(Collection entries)
*** Begin section ***

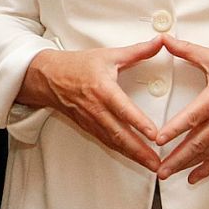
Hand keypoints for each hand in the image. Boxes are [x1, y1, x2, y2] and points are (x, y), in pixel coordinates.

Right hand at [19, 37, 165, 170]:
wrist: (48, 77)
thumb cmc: (77, 65)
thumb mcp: (108, 55)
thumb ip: (137, 51)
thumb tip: (160, 42)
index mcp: (102, 88)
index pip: (122, 108)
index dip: (138, 122)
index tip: (154, 134)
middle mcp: (96, 108)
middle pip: (119, 133)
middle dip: (140, 150)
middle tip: (158, 163)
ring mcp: (91, 120)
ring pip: (114, 141)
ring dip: (133, 155)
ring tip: (152, 166)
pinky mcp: (88, 127)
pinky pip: (107, 142)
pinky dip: (122, 152)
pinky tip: (134, 158)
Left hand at [154, 38, 208, 184]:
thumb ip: (187, 51)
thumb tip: (164, 39)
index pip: (191, 118)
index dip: (174, 130)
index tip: (158, 140)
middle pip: (197, 143)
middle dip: (176, 157)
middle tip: (158, 168)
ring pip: (207, 153)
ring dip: (186, 165)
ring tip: (168, 174)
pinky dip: (207, 169)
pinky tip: (193, 177)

*** End section ***

**Exercise prompt**
Write the lines out verbatim, from the one with "thumb ip: (187, 51)" through the last line of the entries, and stop there.

**Written solution**
thumb ip: (187, 51)
thumb tip: (164, 39)
index pip: (191, 118)
index dip: (174, 130)
index tip: (158, 140)
middle pip: (197, 143)
middle dip: (176, 157)
middle tip: (158, 168)
ring pip: (207, 153)
ring dip: (186, 165)
ring tip: (168, 174)
pinky dip: (207, 169)
pinky tip: (193, 177)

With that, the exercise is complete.